* **AUFGABENSTELLUNG**
1. Dupliziere aus dem Ausgangstext wortgetreu alles von „Die Auferstehungsfeier in“ bis hinunter zu „Altar verbracht. (…)“.
2. Aus welchem Jahr stammt laut dem Ausgangstext das Straßburger Rituale, nach dem die Auferstehungsfeier in der Morgenfrühe beschrieben wird?

* **AUSGANGSTEXT**
········

Dennoch scheint dieser Vorverlegung der Osternacht schon seit ihrem Aufkommen ein gewisses Ungenügen ausgelöst zu haben – am stärksten freilich da, wo das Fasten eher schwächer ausgebildet war, nämlich im Klerus und (entstehenden) Bürgertum der Stadtgesellschaften. Im deutschsprachigen Raum kam es seit dem 12. Jahrhundert zur Herausbildung von Auferstehungsfeiern, die außerhalb des römischen Ritus standen und eher dem Bereich der Volksfrömmigkeit zuzurechnen sind. Eisenhofer beschreibt die Straßburger Form – es gab unzählige lokale Varianten – so:

Die Auferstehungsfeier in der Morgenfrühe ging nach einem Straßburger Rituale aus dem Jahre 1384 in folgender Weise vor sich. Vor Beginn der Matutin begab man sich in Prozession zum heiligen Grabe, in welches der Priester eintrat. Dort sprach man das Confiteor, hierauf den Psalm Domine, quid multiplicati sunt und die Antiphon Ego dormivi. Dann nahm der Priester den Leib des Herrn aus der Pyxis und zeigte ihn, vor dem Grabe stehend, dem Volke, legte die heilige Hostie wieder in die Pyxis zurück und trug sie nach dem Hochaltar. Während dieser Prozession sang der Klerus im Chore die Antiphon ‚Cum Rex gloriae Christus. Am Hochaltar wurde noch einmal die heilige Hostie dem Volk gezeigt und hierauf das heilige Sakrament an einen anderen Altar verbracht. (…)

Nach dem dritten Responsorium begaben sich drei mit Pluvialien bekleidete, Weihrauchfässer „cum plurimo incensu“ tragende Priester, welche die drei Marien darstellten, zum heiligen Grabe. Dort fanden sich zwei gleichfalls mit Pluvialien bekleidete Diakone vor, welche die Engel darstellten und an die Priester die Frage richteten: „Quem queritis in sepulchro, o Christicolae?“ worauf dieselben antworteten:“Iesum Nazarenum chruzifixum“ „Non est hic, surrexit, sicut praedixerat“ antworteten die Diakone und gaben den Priestern das Schweißtuch, welches dieselben unter dem Gesang der Antiphon „Dicant nunc Iudaei“ in den Chor trugen, wo sie es ausbreiteten und sangen: „Surrexit Dominus de sepulchro.“ Den Abschluß der Feier bildete das Te Deum. Nach dem Te Deum sang man in vielen Kirchen noch die Ostersequenz Victimae paschali.“

Unschwer ist in dieser Darstellung eine Keimform der später entstehenden Passionsspiele und anderer Mysterienspiele zu erkennen – und mit diesen wurde auch die Auferstehungsfeier des Ostermorgend – wo sie denn überdauert hatte – durch die tridentinischen Reformen zurückgedrängt. Anfang des 20. Jahrhunderts war davon nicht mehr übriggeblieben als eine in manchen Kirchen vor dem Hochamt stattfindende Prozession mit dem Allerheiligsten in der Kirche.

········

* **VORLIEGENDES MATERIAL**
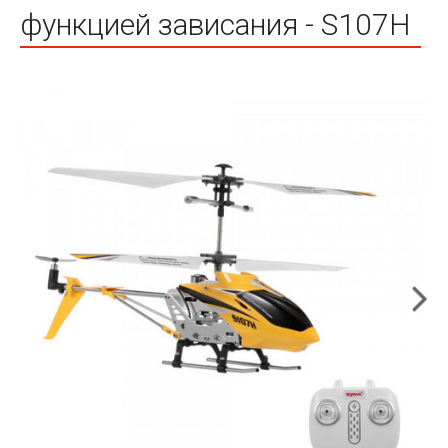
функцией зависания - S107H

········

* **LÖSUNGEN**
1.
Die Auferstehungsfeier in der Morgenfrühe ging nach einem Straßburger Rituale aus dem Jahre 1384 in folgender Weise vor sich. Vor Beginn der Matutin begab man sich in Prozession zum heiligen Grabe, in welches der Priester eintrat. Dort sprach man das Confiteor, hierauf den Psalm Domine, quid multiplicati sunt und die Antiphon Ego dormivi. Dann nahm der Priester den Leib des Herrn aus der Pyxis und zeigte ihn, vor dem Grabe stehend, dem Volke, legte die heilige Hostie wieder in die Pyxis zurück und trug sie nach dem Hochaltar. Während dieser Prozession sang der Klerus im Chore die Antiphon ‚Cum Rex gloriae Christus. Am Hochaltar wurde noch einmal die heilige Hostie dem Volk gezeigt und hierauf das heilige Sakrament an einen anderen Altar verbracht. (…)

2. Aus dem Jahr 1384.